____ RAW DATA
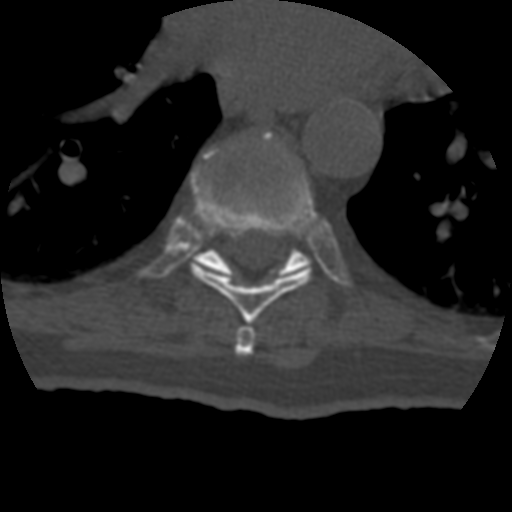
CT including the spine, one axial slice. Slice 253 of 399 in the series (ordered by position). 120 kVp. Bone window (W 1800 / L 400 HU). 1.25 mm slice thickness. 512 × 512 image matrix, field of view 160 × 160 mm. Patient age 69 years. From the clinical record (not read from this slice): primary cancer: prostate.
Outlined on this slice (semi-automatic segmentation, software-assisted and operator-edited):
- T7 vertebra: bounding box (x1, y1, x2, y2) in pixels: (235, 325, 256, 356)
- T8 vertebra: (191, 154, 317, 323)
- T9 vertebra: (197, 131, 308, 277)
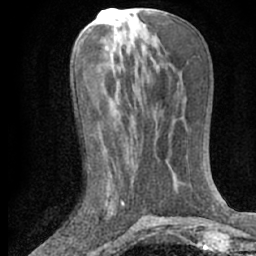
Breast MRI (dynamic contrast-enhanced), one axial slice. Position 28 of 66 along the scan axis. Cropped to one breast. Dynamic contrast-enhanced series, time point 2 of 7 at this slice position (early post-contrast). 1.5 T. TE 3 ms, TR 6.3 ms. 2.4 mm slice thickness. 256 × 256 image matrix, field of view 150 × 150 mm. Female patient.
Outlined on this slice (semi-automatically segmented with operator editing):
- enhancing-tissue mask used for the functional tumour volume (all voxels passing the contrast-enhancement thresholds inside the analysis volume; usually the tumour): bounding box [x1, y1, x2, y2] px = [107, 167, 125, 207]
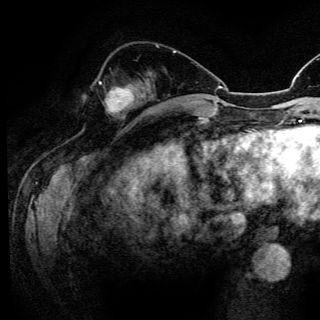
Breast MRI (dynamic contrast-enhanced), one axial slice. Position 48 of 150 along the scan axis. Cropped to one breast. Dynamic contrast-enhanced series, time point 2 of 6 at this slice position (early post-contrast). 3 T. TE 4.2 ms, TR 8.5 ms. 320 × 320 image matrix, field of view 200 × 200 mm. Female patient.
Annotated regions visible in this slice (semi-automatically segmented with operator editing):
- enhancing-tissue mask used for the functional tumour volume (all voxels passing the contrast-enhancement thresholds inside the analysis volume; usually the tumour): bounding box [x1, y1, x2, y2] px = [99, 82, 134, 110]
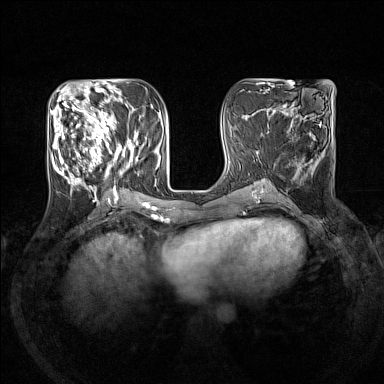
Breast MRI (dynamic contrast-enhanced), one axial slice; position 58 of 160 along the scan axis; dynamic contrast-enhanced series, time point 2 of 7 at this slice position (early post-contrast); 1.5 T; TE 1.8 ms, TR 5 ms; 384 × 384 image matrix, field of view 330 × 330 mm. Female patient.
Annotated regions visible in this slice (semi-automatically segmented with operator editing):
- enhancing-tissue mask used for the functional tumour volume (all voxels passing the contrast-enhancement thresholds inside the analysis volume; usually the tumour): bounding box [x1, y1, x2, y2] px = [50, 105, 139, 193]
________
____ RAW DATA
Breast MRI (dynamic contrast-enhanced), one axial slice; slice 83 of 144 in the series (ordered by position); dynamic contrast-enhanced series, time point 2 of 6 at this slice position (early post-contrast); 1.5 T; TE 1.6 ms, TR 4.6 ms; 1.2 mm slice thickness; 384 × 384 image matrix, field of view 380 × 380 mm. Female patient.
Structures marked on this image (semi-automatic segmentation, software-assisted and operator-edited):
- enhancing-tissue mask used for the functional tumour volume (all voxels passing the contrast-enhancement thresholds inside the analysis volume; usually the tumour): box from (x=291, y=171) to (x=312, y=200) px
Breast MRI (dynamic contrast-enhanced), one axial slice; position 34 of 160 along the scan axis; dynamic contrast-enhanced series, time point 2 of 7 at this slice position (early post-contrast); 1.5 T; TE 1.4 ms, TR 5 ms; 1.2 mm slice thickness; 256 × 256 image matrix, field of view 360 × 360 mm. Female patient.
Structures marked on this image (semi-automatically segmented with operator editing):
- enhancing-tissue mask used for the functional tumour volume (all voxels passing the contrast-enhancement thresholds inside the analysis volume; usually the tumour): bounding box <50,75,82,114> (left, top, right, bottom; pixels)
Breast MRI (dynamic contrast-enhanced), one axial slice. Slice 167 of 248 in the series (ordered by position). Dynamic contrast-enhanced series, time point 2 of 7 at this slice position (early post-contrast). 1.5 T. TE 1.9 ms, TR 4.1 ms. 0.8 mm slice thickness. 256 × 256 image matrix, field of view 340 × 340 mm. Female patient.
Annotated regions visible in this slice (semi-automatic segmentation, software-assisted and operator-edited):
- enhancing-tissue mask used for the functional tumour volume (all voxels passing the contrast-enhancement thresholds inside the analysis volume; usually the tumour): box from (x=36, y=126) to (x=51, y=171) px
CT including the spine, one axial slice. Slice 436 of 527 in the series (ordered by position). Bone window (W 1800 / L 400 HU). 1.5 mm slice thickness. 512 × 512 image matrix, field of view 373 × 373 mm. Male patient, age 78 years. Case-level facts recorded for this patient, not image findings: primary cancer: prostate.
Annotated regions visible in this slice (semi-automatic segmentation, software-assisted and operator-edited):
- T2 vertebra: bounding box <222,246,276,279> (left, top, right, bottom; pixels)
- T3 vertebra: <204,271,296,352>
________
____ RAW DATA
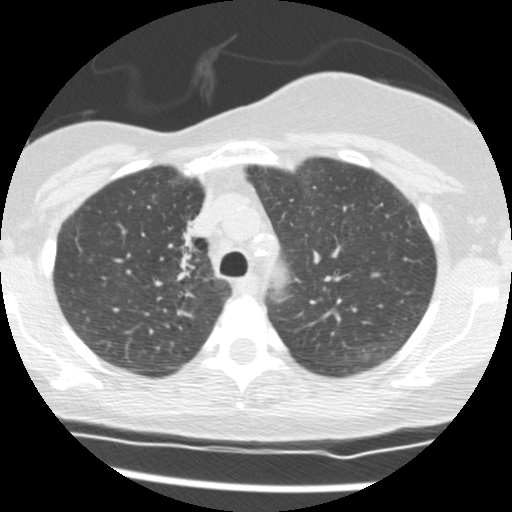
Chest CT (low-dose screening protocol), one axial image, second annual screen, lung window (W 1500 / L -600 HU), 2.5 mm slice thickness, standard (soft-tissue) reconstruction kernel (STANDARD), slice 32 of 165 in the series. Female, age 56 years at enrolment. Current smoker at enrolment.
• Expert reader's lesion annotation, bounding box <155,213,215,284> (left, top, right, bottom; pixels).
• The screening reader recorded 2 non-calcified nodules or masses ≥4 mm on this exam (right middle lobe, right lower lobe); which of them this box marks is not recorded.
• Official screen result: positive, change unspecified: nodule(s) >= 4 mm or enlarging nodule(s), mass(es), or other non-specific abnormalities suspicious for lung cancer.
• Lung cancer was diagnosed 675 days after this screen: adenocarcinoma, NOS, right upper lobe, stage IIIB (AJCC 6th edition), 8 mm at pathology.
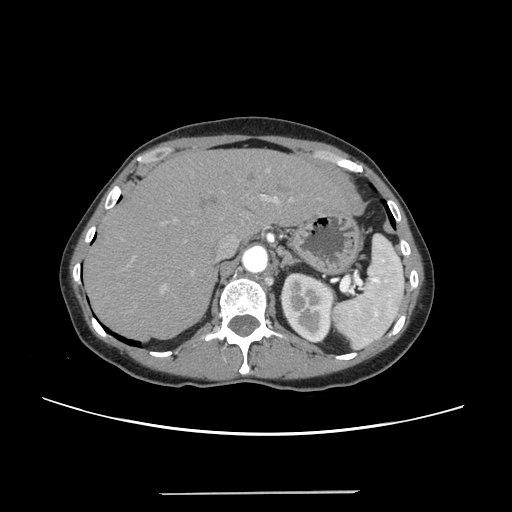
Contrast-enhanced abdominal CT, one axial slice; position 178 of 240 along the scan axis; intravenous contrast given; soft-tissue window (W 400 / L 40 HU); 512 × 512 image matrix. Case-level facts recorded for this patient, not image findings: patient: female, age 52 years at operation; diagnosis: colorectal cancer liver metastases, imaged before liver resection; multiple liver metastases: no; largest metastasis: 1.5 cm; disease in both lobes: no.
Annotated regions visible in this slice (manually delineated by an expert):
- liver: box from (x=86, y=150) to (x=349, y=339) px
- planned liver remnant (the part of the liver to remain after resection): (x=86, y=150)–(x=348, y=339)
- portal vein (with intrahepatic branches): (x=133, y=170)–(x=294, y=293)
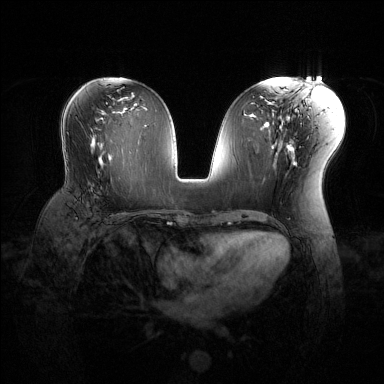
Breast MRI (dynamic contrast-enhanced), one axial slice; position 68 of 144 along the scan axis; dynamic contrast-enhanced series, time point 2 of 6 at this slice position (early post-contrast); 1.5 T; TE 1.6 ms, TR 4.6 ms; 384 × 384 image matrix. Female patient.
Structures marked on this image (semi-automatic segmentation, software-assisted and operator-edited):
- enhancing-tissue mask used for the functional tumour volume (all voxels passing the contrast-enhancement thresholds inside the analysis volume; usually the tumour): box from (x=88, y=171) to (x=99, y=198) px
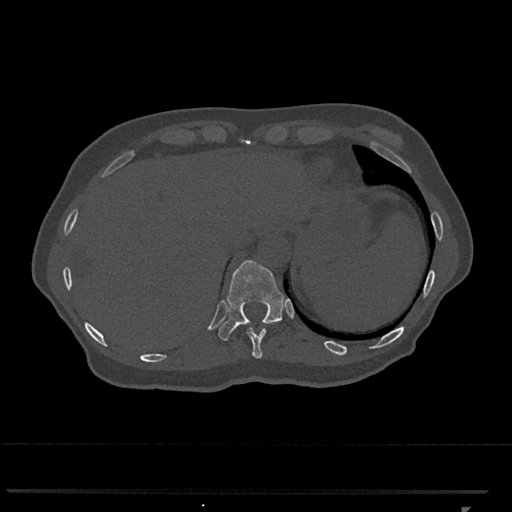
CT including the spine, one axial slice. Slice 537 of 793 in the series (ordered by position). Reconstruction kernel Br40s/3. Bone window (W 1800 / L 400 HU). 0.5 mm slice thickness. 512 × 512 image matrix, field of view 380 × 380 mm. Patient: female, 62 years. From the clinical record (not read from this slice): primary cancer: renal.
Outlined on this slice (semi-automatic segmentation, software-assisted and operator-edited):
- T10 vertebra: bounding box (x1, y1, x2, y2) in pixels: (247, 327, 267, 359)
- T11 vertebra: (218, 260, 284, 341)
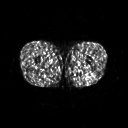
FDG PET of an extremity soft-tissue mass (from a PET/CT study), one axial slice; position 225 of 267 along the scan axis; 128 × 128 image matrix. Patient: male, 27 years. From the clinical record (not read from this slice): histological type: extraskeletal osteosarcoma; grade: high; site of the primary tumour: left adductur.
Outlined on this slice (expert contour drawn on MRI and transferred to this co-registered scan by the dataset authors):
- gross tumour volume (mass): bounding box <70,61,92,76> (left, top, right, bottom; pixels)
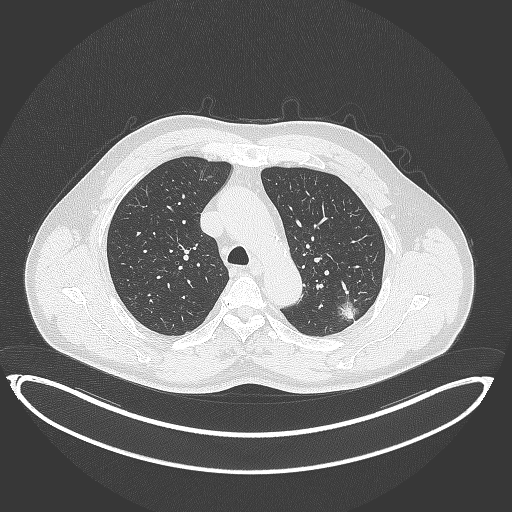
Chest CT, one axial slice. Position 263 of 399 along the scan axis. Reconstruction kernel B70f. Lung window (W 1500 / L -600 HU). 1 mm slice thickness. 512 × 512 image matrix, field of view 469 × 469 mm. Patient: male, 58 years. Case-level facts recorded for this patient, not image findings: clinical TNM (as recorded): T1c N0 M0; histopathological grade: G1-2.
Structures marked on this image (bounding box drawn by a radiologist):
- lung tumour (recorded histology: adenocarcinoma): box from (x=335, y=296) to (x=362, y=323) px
________
TASK STATEMENT
Using the data above, return every line that contains the string "Chest".

REPLY
Chest CT (low-dose screening protocol), one axial image, second annual screen, lung window (W 1500 / L -600 HU), 2.5 mm slice thickness, standard (soft-tissue) reconstruction kernel (STANDARD), slice 32 of 165 in the series. Female, age 56 years at enrolment. Current smoker at enrolment.
Chest CT, one axial slice. Position 263 of 399 along the scan axis. Reconstruction kernel B70f. Lung window (W 1500 / L -600 HU). 1 mm slice thickness. 512 × 512 image matrix, field of view 469 × 469 mm. Patient: male, 58 years. Case-level facts recorded for this patient, not image findings: clinical TNM (as recorded): T1c N0 M0; histopathological grade: G1-2.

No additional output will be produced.